Check Odd numbers without modulo operator

Question

I am creating a function that returns whether the passed in number is odd Without the modulo operator. The tricky part is that it should work for NEGATIVE numbers and ZERO.

here's my codes so far:

function testodd(num) {
  return (num/2)*2==num;
}

var output = testodd(17);
console.log(output); // --> true

Am I making some mistakes here? Or is there a better way to do this?

Answer 1

you can use Bitwise operator and get same result. does this help.

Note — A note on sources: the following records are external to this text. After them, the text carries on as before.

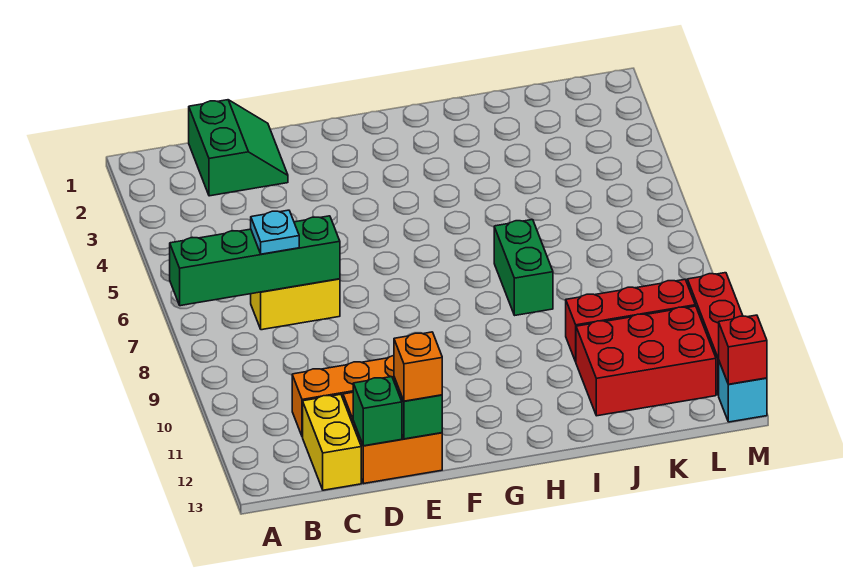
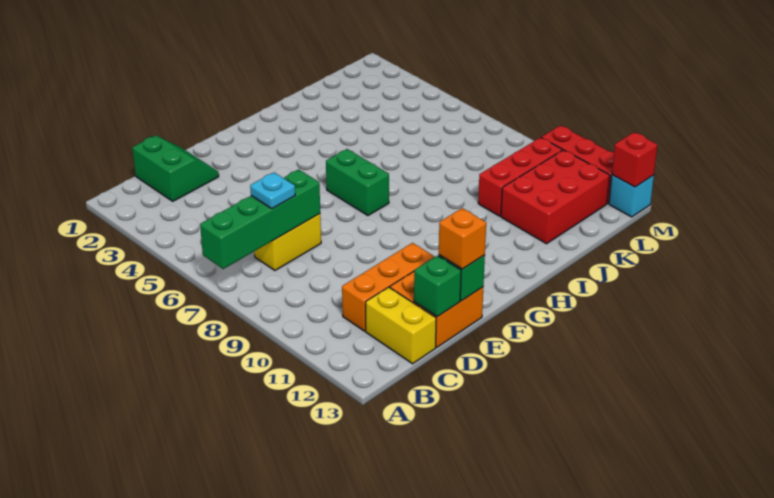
green 1x2 brick [494,220,553,315] -> green 1x2 brick moved to [326,149,389,216]

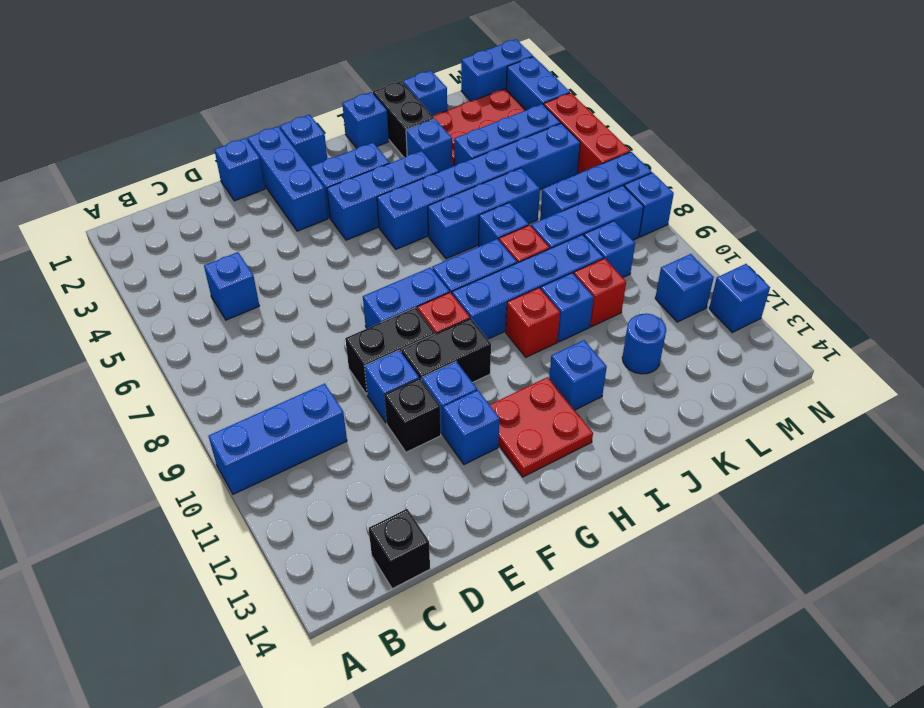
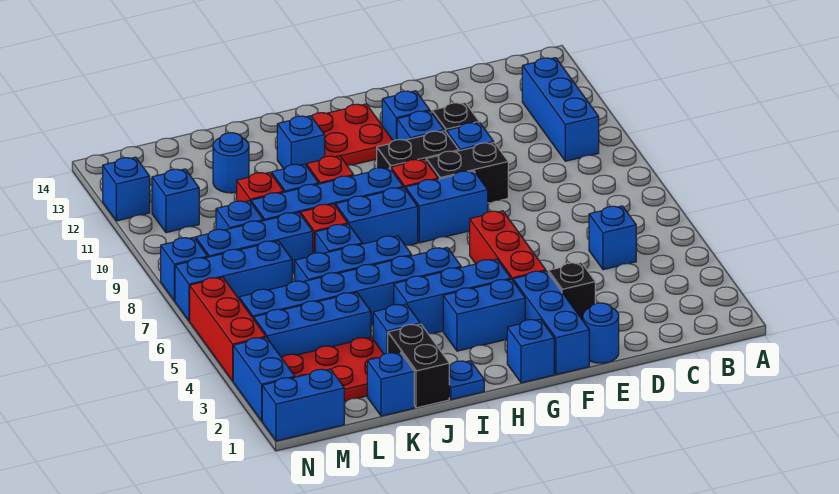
blue 1x3 brick [209,384,347,494] -> blue 1x3 brick turned to [522,58,599,161]
black 1x1 brick [369,509,430,589] -> black 1x1 brick moved to [548,263,595,320]
blue 1x1 brick [214,138,265,201] -> blue 1x1 round brick [583,303,619,363]
none -> red 1x3 brick [470,211,546,280]
blue 1x1 brick [342,92,389,148] -> blue 1x1 plate [449,361,484,400]

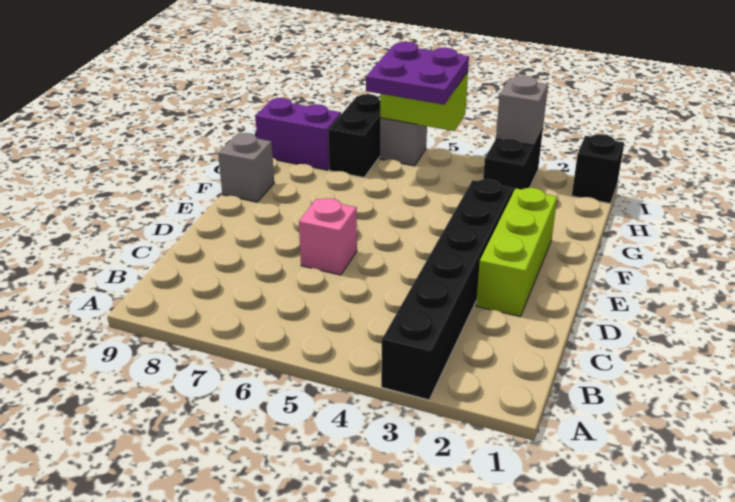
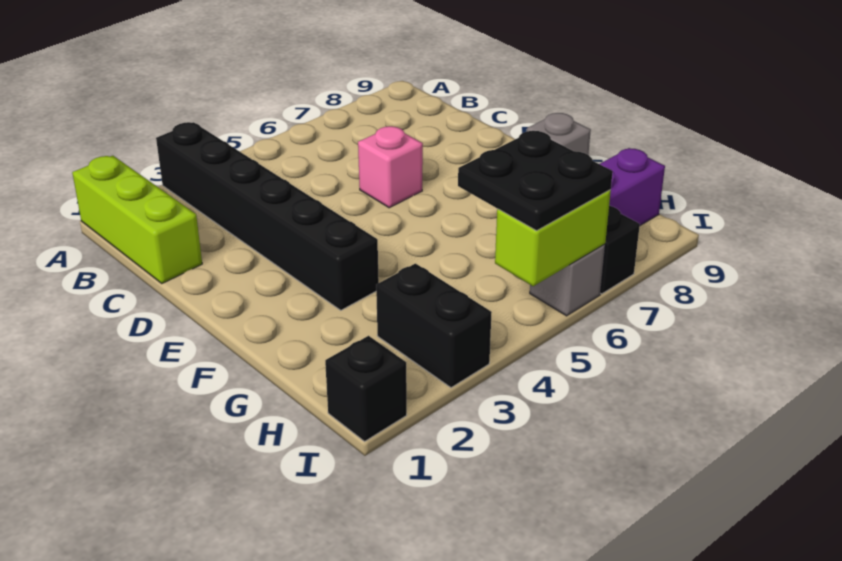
lime 1x3 brick [476,188,557,317] -> lime 1x3 brick moved to [72,156,202,283]
purple 2x2 plate [366,42,469,105] -> black 2x2 plate [458,131,613,231]
grey 1x1 brick [496,76,548,145] -> none

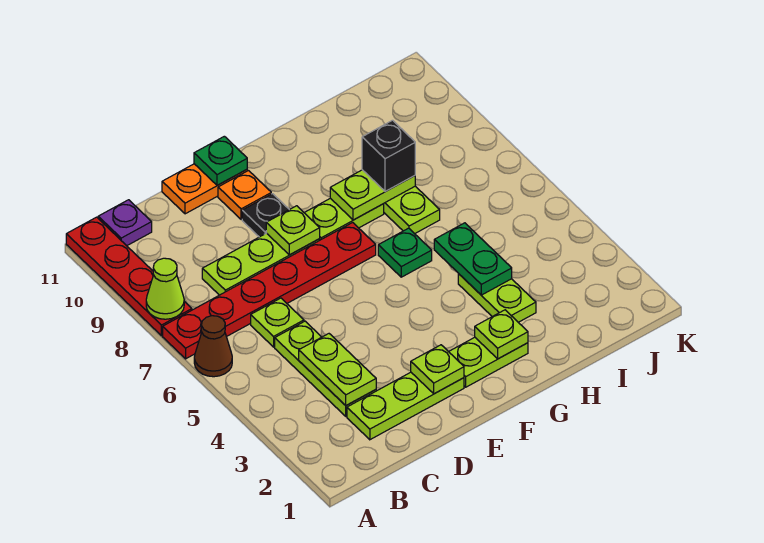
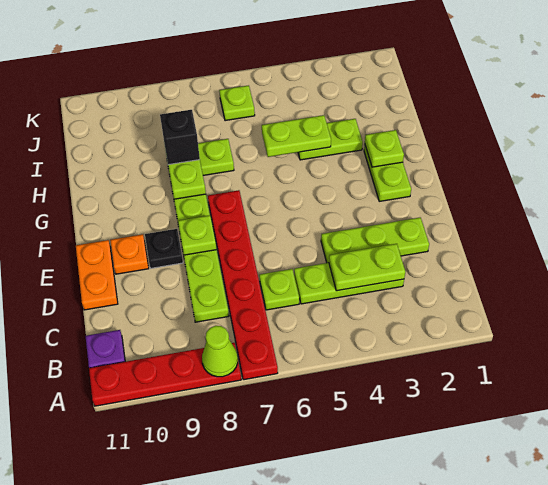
brown 1x1 cone [194,316,232,377] -> none
lime 1x3 plate [347,372,464,440] -> lime 1x3 plate turned to [321,218,429,263]
lime 1x1 plate [411,345,464,394] -> lime 1x1 plate moved to [219,85,255,121]
green 1x1 plate [194,136,247,185] -> none
green 1x1 plate [378,228,432,277] -> none
green 1x2 plate [434,223,512,295] -> lime 1x2 plate [262,115,331,157]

<script type="text/javascript">
   function oddOrEven(x) {
       return ( x & 1 ) ? "odd" : "even";
   }    
   console.log(oddOrEven(10));
</script>

For more detail about bitwise operator

Answer 2

Hi you can do it with bitwise AND (&) operator to check if a number is even or odd.

function testodd(num) {
  if((num & 1) == 0){
    return true
  }
  return false;
}

var output = testodd(17);
console.log(output); // --> false
var output = testodd(-16); 
console.log(output); // --> true
var output = testodd(0); 
console.log(output); // --> true

Answer 3

Remove the decimal part after division using Math.floor.

Math.floor(num / 2) * 2 === num;

For even numbers, there is no loss in decimal value. For odd numbers, decimal point value will be lost and comparison will falsy.

Answer 4

Try a bit-wise operation

function testodd(num) {
  return num & 1; // num AND 0x1 checks for the least significant bit, indicating true or falsey
}

Answer 5

Since there's already an answer I will show you an alternative away of doing it with regex

function checkOdd(num){
  console.log(/^\d*[13579]$/.test(num));
}

checkOdd(105);

Would only work with reasonably sized integers

Answer 6

Here is a horribly inefficient method using recursion:

function checkOdd(num)
{
   num = Math.abs(num);
   if(num==0)
       return false;
   else if(num==1)
       return true;
   else
       return checkOdd(num-2);
}

Of course you should never use it.

Answer 7

Try

function testodd(num){
 if num < 0{
 var number = -num
 }
 int i = 1;
 int product = 0;
 while (product <= num)
 {
    product = divisor * i;
    i++;
 }

// return remainder
return num - (product - divisor);
}

Answer 8

Use this function to check if a number is odd or even, without using the modulo operator %. This should work for negative numbers and zero.

function checkOdd(num) {
    // your code here
    if(num<0){                 //Check if number is negative 
        num=-num;              //Convert it into positive number
    }
    let b=Math.floor(num/2)    //Taking value for loop iteration
    for(var i=1;i<=b;i++){    
         num=num-2;             //Will check the number is odd if it subtraction end to 1 by decrementing -2 to the number
         if(num==1){
             return true;      //return true if number is odd
         }
    }  
    return false;              //return false if number is even
}

Answer 9

You can use isInteger method

function isEven(n){
   return Number.isInteger(n / 2);
}

Answer 10

function odd(num) {
    if (num === 0) {
        return false;
    }
    num = Math.abs(num);
    while (num >= 2) {
        num = num - 2;
    }
    if (num === 1) {
        return true;
    } else {
        return false;
    }
}

Answer 11

• Even number

lets take an even number say 6; 6 divided by 2 is 3;

Math.round(3) is 3;
Math.floor(3) is 3;

3===3 eveluates to true so 6 is an even number;

• Odd number lets take an odd number say 9; 9 divided by 2 is 4.5;

  Math.round(4.5) is 5; Math.floor(4.5) is 4;

5===4 evaluates to false so 9 is an odd number;

function evenChecked(num) {
  if (Math.round(num / 2) === Math.floor(num / 2)) {
    return `${num} is even`;
  } else {
    return `${num} is odd`;
  }
}

console.log(evenChecked(23));
console.log(evenChecked(90));
console.log(evenChecked(56));
console.log(evenChecked(49));